* **Text under study**:
'''

Chapman’s father was the only witness to testify at the writ hearing. At the conclusion of the hearing, the trial court denied relief.
Standard of Review
A pre-trial writ of habeas corpus is appropriate only in very limited circumstances. The writ is permitted to challenge the State’s power to restrain a defendant, the manner of pre-trial restraint (i.e., the denial or conditions of bail), or certain issues that would bar prosecution or conviction. Ex parte Smith, 178 S.W.3d 797, 801 (Tex. Crim. App. 2005). Thus, Chapman may challenge conditions on pre-trial bail through a writ of habeas corpus.

'''

* **Supplied data**:
'''

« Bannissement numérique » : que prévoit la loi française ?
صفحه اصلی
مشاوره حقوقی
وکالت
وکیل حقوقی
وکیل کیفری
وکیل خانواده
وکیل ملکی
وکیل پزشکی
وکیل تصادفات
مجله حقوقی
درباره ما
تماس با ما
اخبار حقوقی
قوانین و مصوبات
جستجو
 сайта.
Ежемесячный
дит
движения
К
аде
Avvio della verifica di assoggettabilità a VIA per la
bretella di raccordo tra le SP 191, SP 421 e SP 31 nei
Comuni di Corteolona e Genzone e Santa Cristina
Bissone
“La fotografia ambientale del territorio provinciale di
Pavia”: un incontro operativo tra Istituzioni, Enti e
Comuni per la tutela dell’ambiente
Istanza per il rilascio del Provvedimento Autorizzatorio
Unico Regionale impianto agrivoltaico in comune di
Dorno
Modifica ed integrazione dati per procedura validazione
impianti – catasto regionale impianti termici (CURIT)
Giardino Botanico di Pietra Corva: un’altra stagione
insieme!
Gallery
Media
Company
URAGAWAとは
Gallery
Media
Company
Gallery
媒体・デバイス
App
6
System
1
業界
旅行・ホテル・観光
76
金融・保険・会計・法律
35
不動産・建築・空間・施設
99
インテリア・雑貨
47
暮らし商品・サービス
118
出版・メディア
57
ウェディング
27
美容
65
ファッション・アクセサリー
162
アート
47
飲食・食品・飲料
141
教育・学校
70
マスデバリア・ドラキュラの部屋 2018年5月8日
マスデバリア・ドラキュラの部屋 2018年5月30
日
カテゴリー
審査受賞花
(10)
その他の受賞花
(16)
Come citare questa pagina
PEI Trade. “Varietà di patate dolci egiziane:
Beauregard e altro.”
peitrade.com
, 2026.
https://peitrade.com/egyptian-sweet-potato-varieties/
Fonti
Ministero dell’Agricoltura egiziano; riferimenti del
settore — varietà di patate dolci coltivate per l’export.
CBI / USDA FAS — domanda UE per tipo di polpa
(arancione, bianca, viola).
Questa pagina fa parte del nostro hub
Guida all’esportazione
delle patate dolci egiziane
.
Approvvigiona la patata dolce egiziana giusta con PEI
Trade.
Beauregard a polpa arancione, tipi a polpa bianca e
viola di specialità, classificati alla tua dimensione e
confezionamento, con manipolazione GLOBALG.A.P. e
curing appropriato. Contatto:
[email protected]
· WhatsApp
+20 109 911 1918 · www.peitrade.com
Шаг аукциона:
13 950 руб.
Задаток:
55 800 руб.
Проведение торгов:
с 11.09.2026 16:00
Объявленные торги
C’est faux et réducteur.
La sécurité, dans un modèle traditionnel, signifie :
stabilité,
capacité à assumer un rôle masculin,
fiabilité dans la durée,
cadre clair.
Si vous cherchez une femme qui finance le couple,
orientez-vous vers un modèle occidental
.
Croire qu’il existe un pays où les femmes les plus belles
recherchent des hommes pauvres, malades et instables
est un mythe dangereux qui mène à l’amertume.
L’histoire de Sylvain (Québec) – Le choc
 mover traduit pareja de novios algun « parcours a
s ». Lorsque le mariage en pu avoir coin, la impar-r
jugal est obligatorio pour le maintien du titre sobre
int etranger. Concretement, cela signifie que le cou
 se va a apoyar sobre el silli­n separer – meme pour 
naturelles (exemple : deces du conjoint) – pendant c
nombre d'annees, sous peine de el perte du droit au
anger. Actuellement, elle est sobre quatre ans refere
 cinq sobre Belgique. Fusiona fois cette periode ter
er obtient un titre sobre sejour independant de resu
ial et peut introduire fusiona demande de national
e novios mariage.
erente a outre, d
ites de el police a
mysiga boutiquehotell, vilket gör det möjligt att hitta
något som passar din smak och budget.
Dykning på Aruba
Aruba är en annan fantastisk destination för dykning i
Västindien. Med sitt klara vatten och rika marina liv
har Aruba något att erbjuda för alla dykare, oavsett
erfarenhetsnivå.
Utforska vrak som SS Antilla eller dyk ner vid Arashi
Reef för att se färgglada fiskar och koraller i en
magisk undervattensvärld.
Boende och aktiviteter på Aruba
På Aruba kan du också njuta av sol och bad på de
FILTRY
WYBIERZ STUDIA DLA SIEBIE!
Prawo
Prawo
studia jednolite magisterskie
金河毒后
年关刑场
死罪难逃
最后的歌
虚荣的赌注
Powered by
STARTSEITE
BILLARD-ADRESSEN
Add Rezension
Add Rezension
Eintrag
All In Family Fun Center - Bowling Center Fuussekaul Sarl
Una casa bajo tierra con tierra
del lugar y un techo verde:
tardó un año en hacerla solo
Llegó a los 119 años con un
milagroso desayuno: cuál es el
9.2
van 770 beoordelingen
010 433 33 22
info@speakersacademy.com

'''

* **What this exercise asks**:
1 – Answer these questions from the Chapman habeas excerpt.
(a) Who was the only witness to testify at the writ hearing?
(b) What did the trial court do at the conclusion of the hearing?
(c) Which case is cited for the challenges a pre-trial writ of habeas corpus may raise?
2 – Carry on the Chapman habeas excerpt, starting right after its final sentence.
The material shown is separate from the Chapman habeas excerpt.

* **Results of the exercise**:
1 –
(a) Chapman's father
(b) It denied relief.
(c) Ex parte Smith, 178 S.W.3d 797, 801 (Tex. Crim. App. 2005)

2 –
In 1999, magistrates were given general authority to impose reasonable conditions on pre-trial bail. Ex parte Anderer, 61 S.W.3d 398, 401 (Tex. Crim. App. 2001). “To secure a defendant’s attendance at trial, a magistrate may impose any reasonable condition of bond related to the safety of a victim of the alleged offense or to the safety of the community.” Tex. Code Crim. Proc. art. 17.40(a). In setting pre-trial bail, a magistrate must consider the nature and circumstances of the alleged offense and the safety of the alleged victim and the community, and the magistrate may impose reasonable conditions related to their safety. Anderer, 61 S.W.3d at 405-06. A condition of pre-trial bail will be upheld if it meets three criteria: (1) it must be reasonable; (2) it must be made to secure the defendant’s presence at trial; and (3) it must be related to the safety of the alleged victim or the community. Anderer, 61 S.W.3d at 401.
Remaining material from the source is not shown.